The intrepid 50+ hikers were off again. We hiked the Ape Canyon and Lava Canyon trails at the base of Mt. St. Helens (MSH for short, hereafter).

MSH was right in front of us, but with the overcast skies it was hard to appreciate her majesty.

We only went about 2.5 – 3 miles up the Ape Canyon trail. The elevation gain was gradual so we weren’t too miserable. We only came upon snow at one sheltered ravine.

The real thrill of the day was after lunch. The Lava Canyon trail isn’t visible from the road, as the approach is from the top. The falls drop 200 feet down and away from you.

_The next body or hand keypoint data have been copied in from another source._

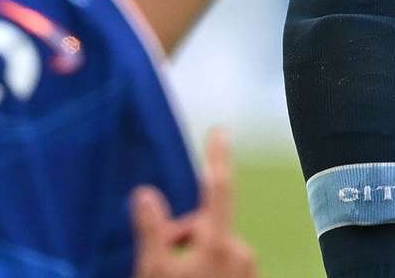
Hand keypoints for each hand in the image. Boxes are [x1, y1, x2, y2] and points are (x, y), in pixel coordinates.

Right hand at [129, 131, 259, 275]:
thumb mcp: (154, 270)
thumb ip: (151, 230)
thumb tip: (145, 193)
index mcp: (218, 244)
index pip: (217, 188)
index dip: (217, 156)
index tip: (220, 131)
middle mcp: (241, 253)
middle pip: (207, 225)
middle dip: (183, 233)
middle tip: (162, 259)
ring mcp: (249, 270)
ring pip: (216, 245)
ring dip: (195, 252)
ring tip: (177, 274)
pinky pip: (228, 262)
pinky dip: (210, 265)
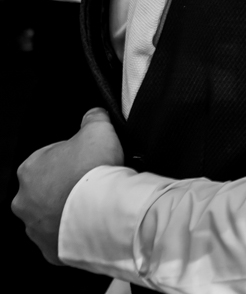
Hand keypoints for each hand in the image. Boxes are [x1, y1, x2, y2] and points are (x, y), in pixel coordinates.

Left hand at [11, 107, 123, 262]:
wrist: (103, 211)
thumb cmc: (95, 170)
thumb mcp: (99, 128)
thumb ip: (93, 118)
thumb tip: (94, 114)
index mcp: (29, 169)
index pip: (50, 157)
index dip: (74, 156)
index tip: (90, 160)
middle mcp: (24, 200)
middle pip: (48, 188)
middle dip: (67, 186)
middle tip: (93, 182)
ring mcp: (34, 227)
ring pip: (53, 214)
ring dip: (70, 209)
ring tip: (96, 204)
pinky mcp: (49, 248)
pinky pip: (63, 237)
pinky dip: (76, 231)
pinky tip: (92, 222)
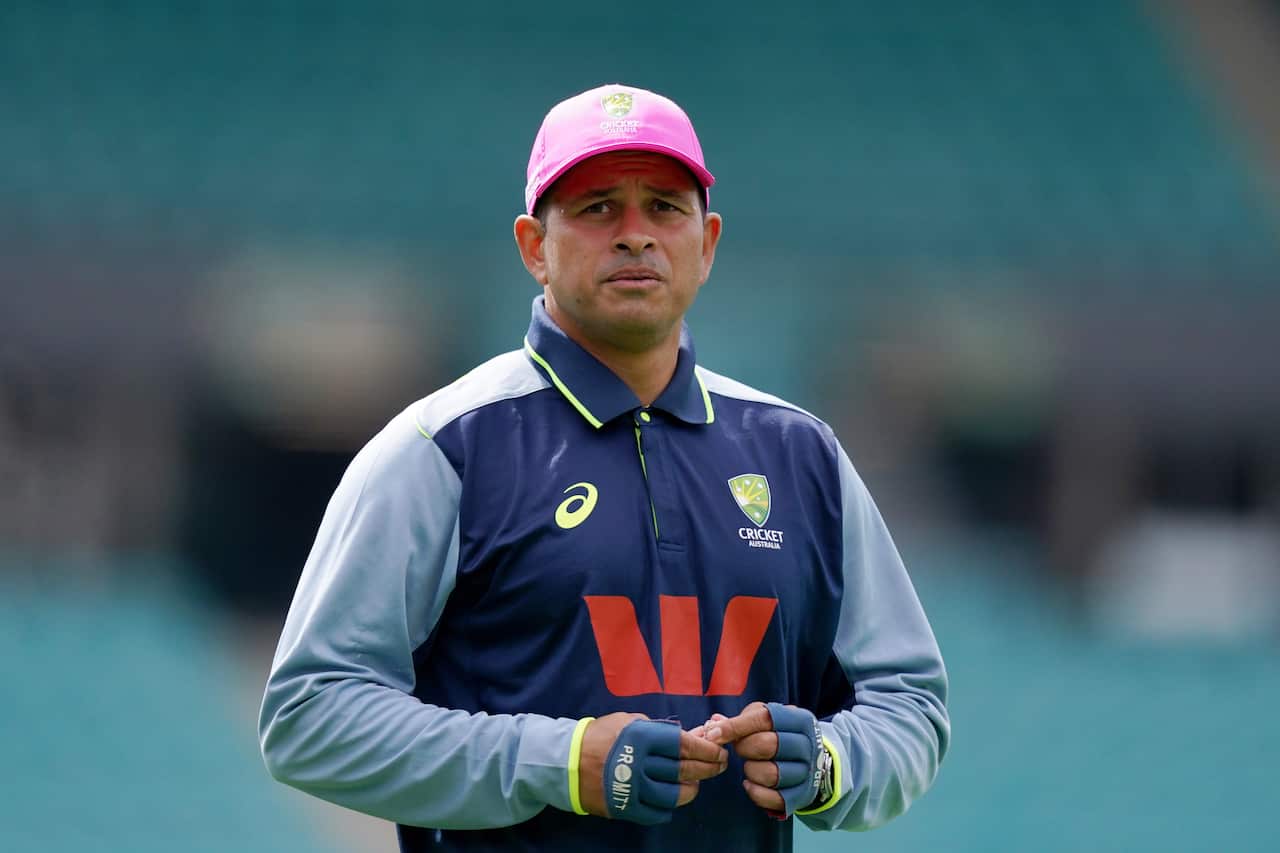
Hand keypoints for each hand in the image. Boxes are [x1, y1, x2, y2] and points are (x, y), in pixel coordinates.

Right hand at [578, 712, 727, 821]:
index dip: (707, 748)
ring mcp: (632, 788)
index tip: (719, 750)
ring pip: (675, 795)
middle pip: (685, 770)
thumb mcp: (629, 721)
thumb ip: (659, 729)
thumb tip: (691, 737)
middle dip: (709, 768)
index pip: (684, 744)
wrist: (567, 763)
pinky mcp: (625, 808)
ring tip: (696, 783)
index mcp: (640, 737)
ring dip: (692, 789)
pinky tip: (673, 797)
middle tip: (719, 765)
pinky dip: (670, 806)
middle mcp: (638, 763)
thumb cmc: (602, 735)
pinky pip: (658, 813)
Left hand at [701, 702, 823, 815]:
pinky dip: (755, 791)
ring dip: (750, 770)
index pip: (763, 719)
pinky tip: (750, 783)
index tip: (713, 734)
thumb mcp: (765, 718)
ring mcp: (806, 772)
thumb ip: (740, 720)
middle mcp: (806, 745)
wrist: (813, 760)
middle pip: (766, 745)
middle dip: (744, 748)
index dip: (734, 726)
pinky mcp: (800, 795)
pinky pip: (772, 798)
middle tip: (740, 749)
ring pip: (769, 774)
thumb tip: (713, 725)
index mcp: (798, 719)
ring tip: (750, 765)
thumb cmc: (780, 734)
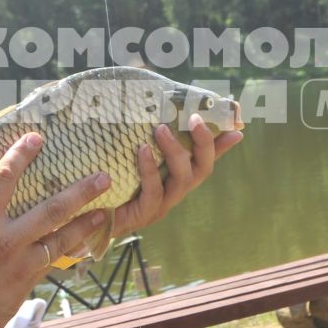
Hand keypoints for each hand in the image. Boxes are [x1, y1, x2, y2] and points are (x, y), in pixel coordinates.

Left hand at [111, 115, 243, 240]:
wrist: (90, 217)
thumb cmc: (112, 183)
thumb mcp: (130, 157)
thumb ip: (146, 139)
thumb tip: (152, 110)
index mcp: (176, 177)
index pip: (206, 158)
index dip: (222, 145)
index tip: (237, 127)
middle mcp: (175, 191)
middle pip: (203, 169)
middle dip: (205, 143)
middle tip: (195, 118)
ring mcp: (163, 204)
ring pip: (183, 179)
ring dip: (176, 152)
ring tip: (161, 129)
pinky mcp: (145, 214)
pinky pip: (154, 191)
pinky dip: (149, 169)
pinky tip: (142, 151)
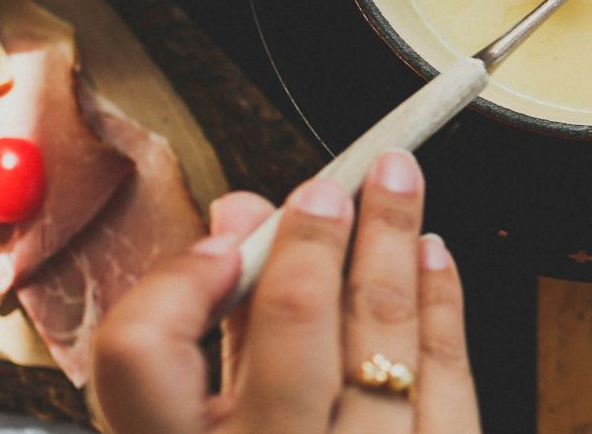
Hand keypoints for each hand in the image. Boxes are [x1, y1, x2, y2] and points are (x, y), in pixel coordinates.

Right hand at [91, 150, 479, 433]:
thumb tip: (237, 220)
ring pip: (385, 345)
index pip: (141, 355)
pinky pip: (451, 386)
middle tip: (335, 182)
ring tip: (402, 190)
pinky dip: (442, 312)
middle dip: (320, 237)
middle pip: (291, 329)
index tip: (221, 239)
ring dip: (396, 250)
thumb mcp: (194, 430)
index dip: (178, 282)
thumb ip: (209, 335)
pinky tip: (434, 261)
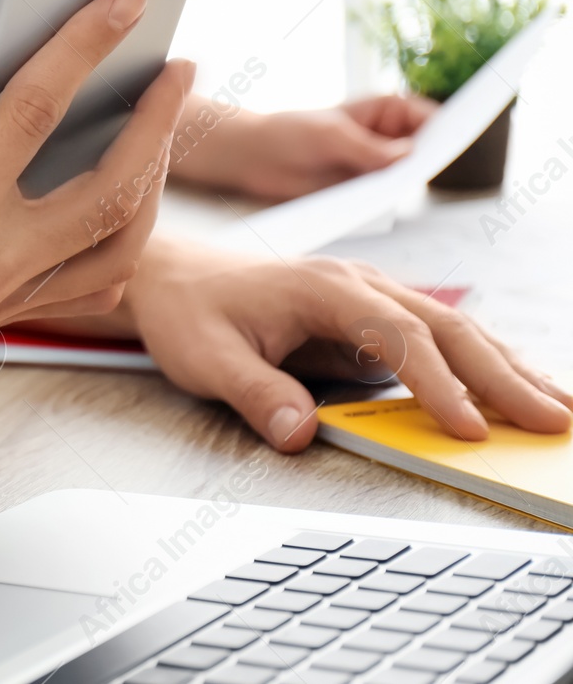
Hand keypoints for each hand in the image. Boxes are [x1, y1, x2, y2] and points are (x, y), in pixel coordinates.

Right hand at [0, 0, 192, 374]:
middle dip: (157, 122)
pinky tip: (117, 201)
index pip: (33, 112)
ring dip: (151, 184)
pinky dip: (118, 243)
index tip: (121, 5)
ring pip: (116, 247)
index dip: (83, 48)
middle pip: (109, 188)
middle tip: (176, 67)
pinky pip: (85, 286)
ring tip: (157, 130)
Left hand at [117, 240, 572, 449]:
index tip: (468, 430)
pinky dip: (483, 361)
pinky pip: (439, 336)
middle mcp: (359, 284)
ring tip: (558, 406)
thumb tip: (299, 432)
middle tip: (553, 420)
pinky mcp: (373, 314)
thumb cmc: (190, 312)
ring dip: (508, 366)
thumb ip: (255, 392)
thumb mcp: (205, 358)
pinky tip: (515, 386)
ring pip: (455, 327)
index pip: (399, 337)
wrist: (174, 276)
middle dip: (503, 376)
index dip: (438, 385)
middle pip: (448, 327)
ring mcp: (371, 294)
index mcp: (324, 288)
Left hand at [173, 94, 436, 200]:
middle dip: (436, 157)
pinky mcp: (363, 191)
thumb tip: (409, 156)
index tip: (467, 132)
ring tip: (411, 187)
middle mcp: (389, 138)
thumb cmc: (289, 133)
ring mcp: (378, 166)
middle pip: (426, 149)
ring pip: (407, 176)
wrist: (254, 158)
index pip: (429, 116)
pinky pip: (384, 197)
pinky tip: (386, 205)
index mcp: (387, 110)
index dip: (451, 124)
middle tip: (439, 167)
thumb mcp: (329, 136)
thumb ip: (368, 148)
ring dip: (410, 183)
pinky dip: (387, 201)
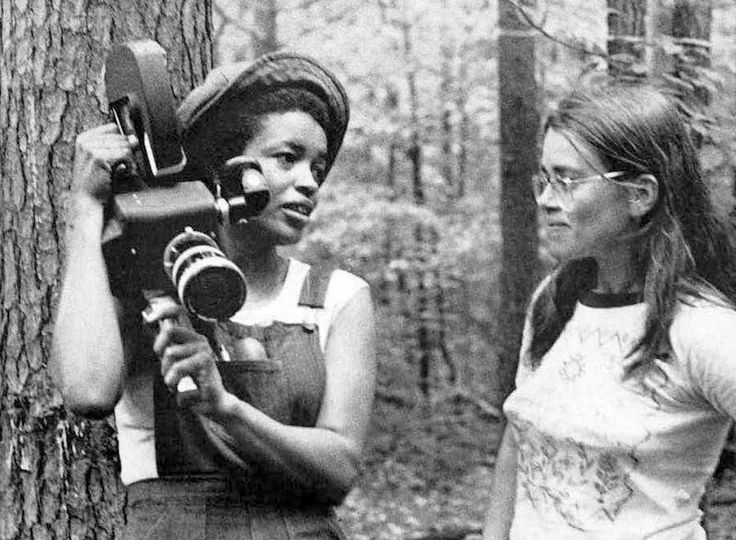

Apparently this dramatic canyon was buried in ash and dirt for some 1,800 years and was only exposed as a consequence of the MSH eruption on May 18,1980, when a mudflow scoured this valley free of topsoil and forest to reveal the ancient basaltic andesite lava flows. This website has an awesome slide show of the canyon.

As breathtaking as this was … the real thrill was yet to come. About a 1/2 mile down river from the falls is the “bouncy, lively” suspension bridge. It’s only 3 ft wide and 100 ft across. There’s quite a lot of wiggle as you go over.

Of course, it affords a great view of Muddy River.

It was as thrilling as any roller coaster. Sahale Bridges built the bridge in 1993. Their website has terrific photos and even a video of crossing the bridge.